Bu dünyada şehirler, köyler maddî ve manevî rabıtalarla sımsıkı birbirine bağlı ve bütün ülke köyü, kasabası ve şehirleriyle büyük bir kent gibiydi. Bu ideal sitedeki bütün insanlar, derin bir ahlâk saffeti, sağlam bir din şuuru ve sarsılmaz bir millî vahdete sahiptiler... Ve bu sayede de erişilmez bir huzur ve saadet içinde yüzüyorlardı. Hemen her yerde hayat, o kadar hadisesiz, o kadar nizasız ve o kadar tecavüzlere, cinayetlere kapalı sürer giderdi ki, insaflı seyyahlar burada her şeyin mucizevî cereyan ettiği zehabına kapılırdı.
Burada herkes, iyilik ve güzelliklerle dolar boşalır; herkes birbirinin hayırhahı olduğu şuuruyla hareket eder, herkes, umumun şeref, haysiyet ve namusunun muhafızı gibi davranır ve herkes toplumun mesut olması yolunda; içten gelen bir samimiyet, fevkalâde mürüvvetli ve fevkalâde duyarlı olmaya gayret gösterirdi... İmkânı olanlar imkânlarıyla devletin ve milletin emrine amade yaşar; imkânsızlar da, sağa sola yüzsuyu dökmeye mecbur edilmezlerdi. Evet, ikinciler bir şey isteme âdiliğine itilmez, birinciler de, verdiklerini duyurma bayağılığına düşmezlerdi.
Bu ülkede bütün iyilikler, güzellikler, hayırlar tamamen müesseseleşmişti.. ve ülke insanı da âdeta, Hakk'ın inayetini temsil ediyor gibi, hayatın her kesiminde düşkünü, muhtacı, kimsesizi kucaklıyor; alîle, yolda kalmışa ve perişana el uzatıyordu.
Bugün birçok kimse, o muhteşem medeniyetten arkada kalan her şeye ölmüş dağılmış bir cenazenin parçaları nazarıyla bakıyor. – Ölüp parçalanmayacaklar sevinsin! – Medeniyetler de, mezarlardaki insanlar gibi fânidirler: Bir bir gelir, bir bir varlığa erer, bir bir giderler. Bu geliş ve gidişte ne geleni engellemek, ne de gideni durdurmak mümkün değildir.

▶ _Sağlanan Veriler_:
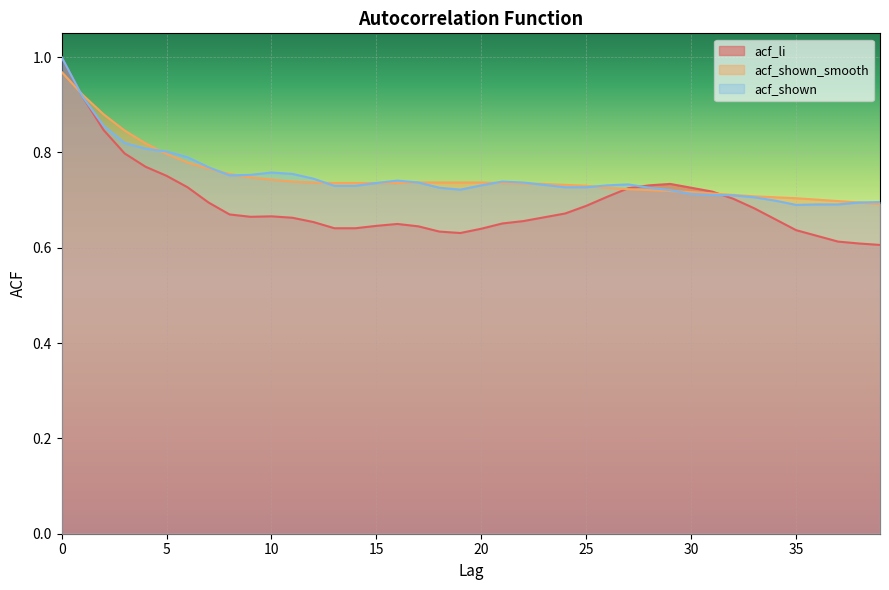

What is the spread (max minus min) of values at 5?

0.1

▶ _Yapılacak Görevler_:
• 1. Gösterilen metindeki "Bu geliş ve gidişte ne geleni engellemek, ne de gideni durdurmak mümkün değildir." cümlesini İngilizceye çeviriniz.
• 2. Aşağıdaki ifadelerin gösterilen metinle uyuşup uyuşmadığını belirtiniz. Her biri için evet veya hayır deyip metindeki belirleyici sözleri aynen alıntılayınız.
(a) İmkânı olmayanlar sağa sola yüzsuyu dökmeye mecbur edilirdi.
(b) Medeniyetler fânidir.
(c) Bütün ülke, köyü, kasabası ve şehirleriyle büyük bir kent gibiydi.
• 3. İdeal toplum ve medeniyetler üzerine olan gösterilen metni, son cümlesinden sonra kaldığı yerden sürdürünüz.

▶ _Görev Yanıtları_:
• 1. In this coming and going, it is possible neither to prevent what comes nor to stop what goes.

• 2.
(a) Hayır: "imkânsızlar da, sağa sola yüzsuyu dökmeye mecbur edilmezlerdi"
(b) Evet: "Medeniyetler de, mezarlardaki insanlar gibi fânidirler"
(c) Evet: "bütün ülke köyü, kasabası ve şehirleriyle büyük bir kent gibiydi"

• 3.
Keşke, o ihtişam dönemine ait ömürleri, ömürlerin bir mutluluk armonisi içinde göklere doğru akışını ve bir bir saadet içinde çağlayıp geçen mevsimleri, yılları; mevsimler ve yıllar içinde akıp giden rengârenk hayatı, kalbden kalbe, ruhtan ruha boşalan neşeyi, sevinci, itminanı ve bunlarla hususi bir ses, bir şive, bir terkip, bir tarz, bir üslûp haline gelen güzelliklerin kemalle kutuplaşmasını, olgunluğun mücerred güzellikler buuduna ulaşmasını günümüzün şu kadirnâşinaslarına da gösterebilseydik..!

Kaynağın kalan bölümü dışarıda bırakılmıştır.